--- Task to carry out ---
Print, exactly as they appear in the listing below, the lines from the line with "A=4'd2; B=4'd6; Cin=1; #10;" to the line with "A=4'd9; B=4'd6; Cin=0; #10;", with both end lines kept.

(Data for this task begins)

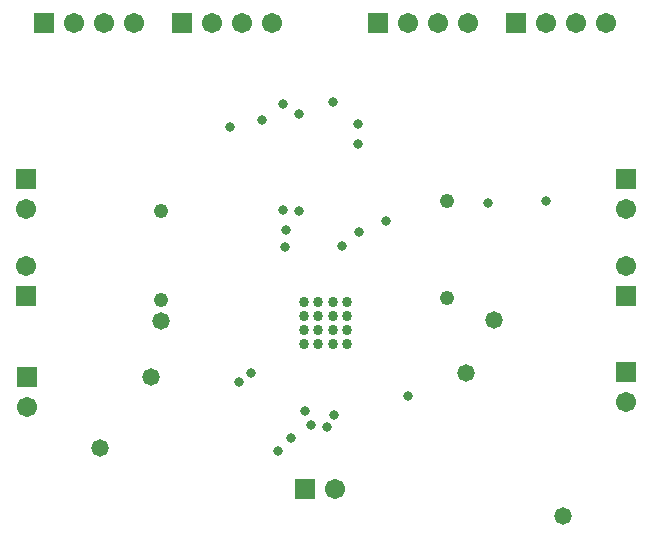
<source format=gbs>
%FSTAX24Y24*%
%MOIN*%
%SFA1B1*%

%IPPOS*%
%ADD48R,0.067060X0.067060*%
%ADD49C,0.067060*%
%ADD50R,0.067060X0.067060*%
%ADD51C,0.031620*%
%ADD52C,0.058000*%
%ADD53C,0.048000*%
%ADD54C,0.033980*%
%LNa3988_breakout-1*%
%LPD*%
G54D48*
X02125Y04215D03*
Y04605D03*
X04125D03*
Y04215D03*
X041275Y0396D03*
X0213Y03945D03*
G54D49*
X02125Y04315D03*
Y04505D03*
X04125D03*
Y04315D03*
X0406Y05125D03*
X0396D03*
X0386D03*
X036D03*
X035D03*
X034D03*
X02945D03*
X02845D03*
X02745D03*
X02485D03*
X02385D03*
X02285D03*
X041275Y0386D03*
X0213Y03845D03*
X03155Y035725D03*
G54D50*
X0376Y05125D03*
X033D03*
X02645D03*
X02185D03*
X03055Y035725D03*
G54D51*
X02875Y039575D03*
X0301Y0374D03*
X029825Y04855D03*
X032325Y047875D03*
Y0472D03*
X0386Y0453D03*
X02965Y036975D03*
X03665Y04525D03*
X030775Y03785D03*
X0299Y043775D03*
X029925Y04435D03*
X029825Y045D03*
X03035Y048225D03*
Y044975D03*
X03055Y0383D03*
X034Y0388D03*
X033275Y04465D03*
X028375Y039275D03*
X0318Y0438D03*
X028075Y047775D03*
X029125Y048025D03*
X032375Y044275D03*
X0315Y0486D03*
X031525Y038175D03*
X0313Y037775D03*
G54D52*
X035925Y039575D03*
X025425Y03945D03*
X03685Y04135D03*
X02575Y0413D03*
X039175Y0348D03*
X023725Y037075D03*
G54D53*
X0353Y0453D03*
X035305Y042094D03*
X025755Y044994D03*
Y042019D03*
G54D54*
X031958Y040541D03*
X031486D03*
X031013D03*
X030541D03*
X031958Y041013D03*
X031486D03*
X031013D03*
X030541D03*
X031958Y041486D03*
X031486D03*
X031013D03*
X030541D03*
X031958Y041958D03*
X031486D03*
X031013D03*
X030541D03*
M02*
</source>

(Data for this task ends)
(Data for this task begins)

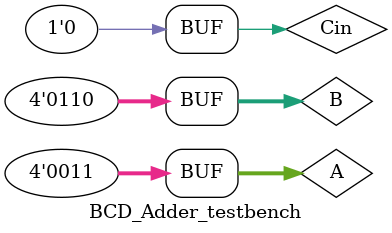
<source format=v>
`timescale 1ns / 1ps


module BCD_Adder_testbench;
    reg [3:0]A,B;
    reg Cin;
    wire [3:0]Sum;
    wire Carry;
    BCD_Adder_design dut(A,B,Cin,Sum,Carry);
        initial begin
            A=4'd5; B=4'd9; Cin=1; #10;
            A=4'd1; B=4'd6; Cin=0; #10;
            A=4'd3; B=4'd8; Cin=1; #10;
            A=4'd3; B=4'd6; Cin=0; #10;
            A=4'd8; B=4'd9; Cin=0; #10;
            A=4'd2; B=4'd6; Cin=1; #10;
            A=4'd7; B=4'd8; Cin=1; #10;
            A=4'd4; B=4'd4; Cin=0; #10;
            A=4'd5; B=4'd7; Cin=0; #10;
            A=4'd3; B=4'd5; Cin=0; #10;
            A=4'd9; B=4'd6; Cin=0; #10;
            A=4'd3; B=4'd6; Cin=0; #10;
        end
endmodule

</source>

(Data for this task ends)
(Data for this task begins)

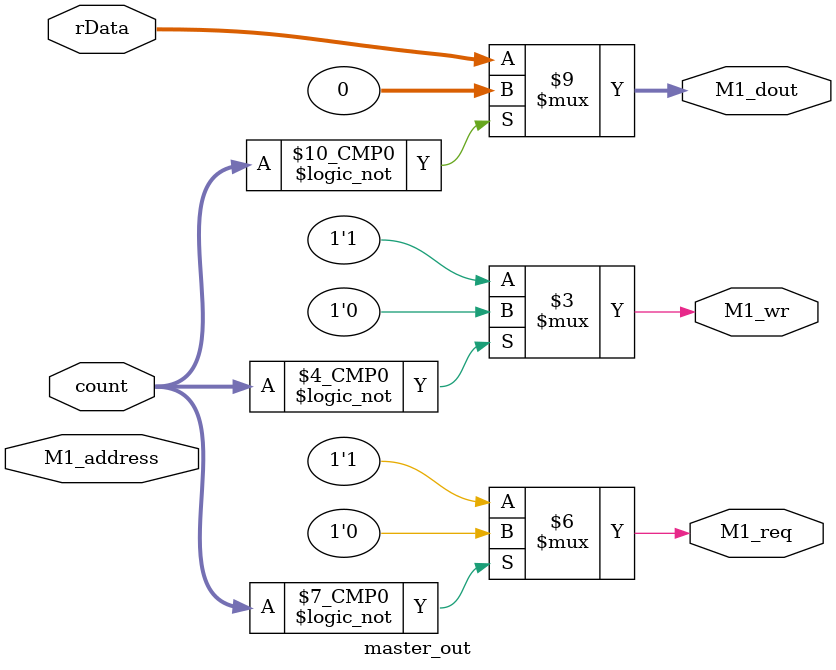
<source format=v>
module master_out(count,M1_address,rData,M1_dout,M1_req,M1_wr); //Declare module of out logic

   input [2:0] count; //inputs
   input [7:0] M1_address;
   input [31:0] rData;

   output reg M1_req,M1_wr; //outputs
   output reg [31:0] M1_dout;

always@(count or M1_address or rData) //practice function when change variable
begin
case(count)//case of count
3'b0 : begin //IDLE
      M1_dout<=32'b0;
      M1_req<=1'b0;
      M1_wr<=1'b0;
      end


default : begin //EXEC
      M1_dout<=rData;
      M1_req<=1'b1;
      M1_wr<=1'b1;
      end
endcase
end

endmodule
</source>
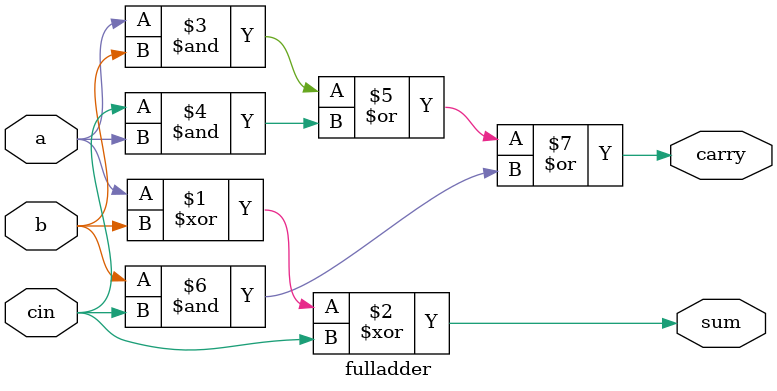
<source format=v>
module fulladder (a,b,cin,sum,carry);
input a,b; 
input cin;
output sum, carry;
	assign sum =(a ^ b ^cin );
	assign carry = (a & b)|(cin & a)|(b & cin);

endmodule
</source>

(Data for this task ends)

--- Written solution ---
            A=4'd2; B=4'd6; Cin=1; #10;
            A=4'd7; B=4'd8; Cin=1; #10;
            A=4'd4; B=4'd4; Cin=0; #10;
            A=4'd5; B=4'd7; Cin=0; #10;
            A=4'd3; B=4'd5; Cin=0; #10;
            A=4'd9; B=4'd6; Cin=0; #10;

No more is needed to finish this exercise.